(Beginning of DATA UNDER STUDY)

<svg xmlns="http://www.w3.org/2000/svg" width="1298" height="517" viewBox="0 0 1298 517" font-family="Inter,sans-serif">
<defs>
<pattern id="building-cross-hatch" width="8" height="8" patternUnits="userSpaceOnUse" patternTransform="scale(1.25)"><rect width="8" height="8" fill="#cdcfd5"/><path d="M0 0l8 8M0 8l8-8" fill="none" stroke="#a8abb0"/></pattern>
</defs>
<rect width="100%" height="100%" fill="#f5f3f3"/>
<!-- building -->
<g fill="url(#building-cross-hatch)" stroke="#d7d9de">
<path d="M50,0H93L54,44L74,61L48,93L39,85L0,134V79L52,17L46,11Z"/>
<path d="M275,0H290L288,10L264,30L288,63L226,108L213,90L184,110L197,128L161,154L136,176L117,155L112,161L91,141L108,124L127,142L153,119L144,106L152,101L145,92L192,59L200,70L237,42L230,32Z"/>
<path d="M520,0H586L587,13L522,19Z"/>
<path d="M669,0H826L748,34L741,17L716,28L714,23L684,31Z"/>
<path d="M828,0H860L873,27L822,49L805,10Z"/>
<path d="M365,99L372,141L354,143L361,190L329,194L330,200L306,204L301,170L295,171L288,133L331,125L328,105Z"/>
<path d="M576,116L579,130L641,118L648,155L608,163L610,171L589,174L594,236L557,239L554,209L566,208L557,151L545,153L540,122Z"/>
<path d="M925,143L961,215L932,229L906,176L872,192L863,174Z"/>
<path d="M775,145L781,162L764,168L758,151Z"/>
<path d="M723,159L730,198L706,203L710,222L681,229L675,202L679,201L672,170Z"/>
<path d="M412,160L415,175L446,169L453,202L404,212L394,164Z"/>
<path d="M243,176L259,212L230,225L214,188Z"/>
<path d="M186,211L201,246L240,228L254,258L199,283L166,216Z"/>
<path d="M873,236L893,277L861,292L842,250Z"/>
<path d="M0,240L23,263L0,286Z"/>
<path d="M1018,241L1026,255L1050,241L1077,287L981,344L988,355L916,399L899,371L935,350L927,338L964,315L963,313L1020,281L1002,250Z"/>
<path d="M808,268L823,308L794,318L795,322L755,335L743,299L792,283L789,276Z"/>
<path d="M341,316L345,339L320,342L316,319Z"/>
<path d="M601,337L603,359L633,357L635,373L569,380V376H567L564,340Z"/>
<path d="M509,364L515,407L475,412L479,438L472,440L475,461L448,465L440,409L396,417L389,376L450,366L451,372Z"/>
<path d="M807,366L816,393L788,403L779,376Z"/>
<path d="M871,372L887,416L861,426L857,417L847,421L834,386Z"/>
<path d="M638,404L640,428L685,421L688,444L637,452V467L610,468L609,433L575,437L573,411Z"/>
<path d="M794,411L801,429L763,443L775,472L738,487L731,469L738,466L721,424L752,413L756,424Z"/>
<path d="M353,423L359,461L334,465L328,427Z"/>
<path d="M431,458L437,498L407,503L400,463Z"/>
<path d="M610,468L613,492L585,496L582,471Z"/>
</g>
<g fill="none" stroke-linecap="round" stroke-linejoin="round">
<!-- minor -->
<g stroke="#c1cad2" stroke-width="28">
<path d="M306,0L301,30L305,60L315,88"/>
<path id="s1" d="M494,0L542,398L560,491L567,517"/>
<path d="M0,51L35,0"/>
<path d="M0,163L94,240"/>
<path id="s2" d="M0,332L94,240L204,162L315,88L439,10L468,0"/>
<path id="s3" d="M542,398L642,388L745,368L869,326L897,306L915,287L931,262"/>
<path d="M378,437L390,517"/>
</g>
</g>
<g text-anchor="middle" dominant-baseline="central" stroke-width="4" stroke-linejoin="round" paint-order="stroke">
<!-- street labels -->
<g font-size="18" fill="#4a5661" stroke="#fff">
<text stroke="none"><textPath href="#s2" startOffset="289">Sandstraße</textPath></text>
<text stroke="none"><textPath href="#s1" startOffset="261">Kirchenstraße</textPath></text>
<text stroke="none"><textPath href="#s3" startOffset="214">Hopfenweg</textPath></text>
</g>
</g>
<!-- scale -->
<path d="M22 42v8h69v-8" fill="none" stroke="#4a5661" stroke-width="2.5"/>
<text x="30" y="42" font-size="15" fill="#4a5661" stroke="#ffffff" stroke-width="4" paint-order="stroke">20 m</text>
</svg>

(End of DATA UNDER STUDY)

--- EXERCISE INSTRUCTIONS ---
Filter the entries down to the lines with the word "building" in them.

--- REPLY TO THE TASK ---
<pattern id="building-cross-hatch" width="8" height="8" patternUnits="userSpaceOnUse" patternTransform="scale(1.25)"><rect width="8" height="8" fill="#cdcfd5"/><path d="M0 0l8 8M0 8l8-8" fill="none" stroke="#a8abb0"/></pattern>
<!-- building -->
<g fill="url(#building-cross-hatch)" stroke="#d7d9de">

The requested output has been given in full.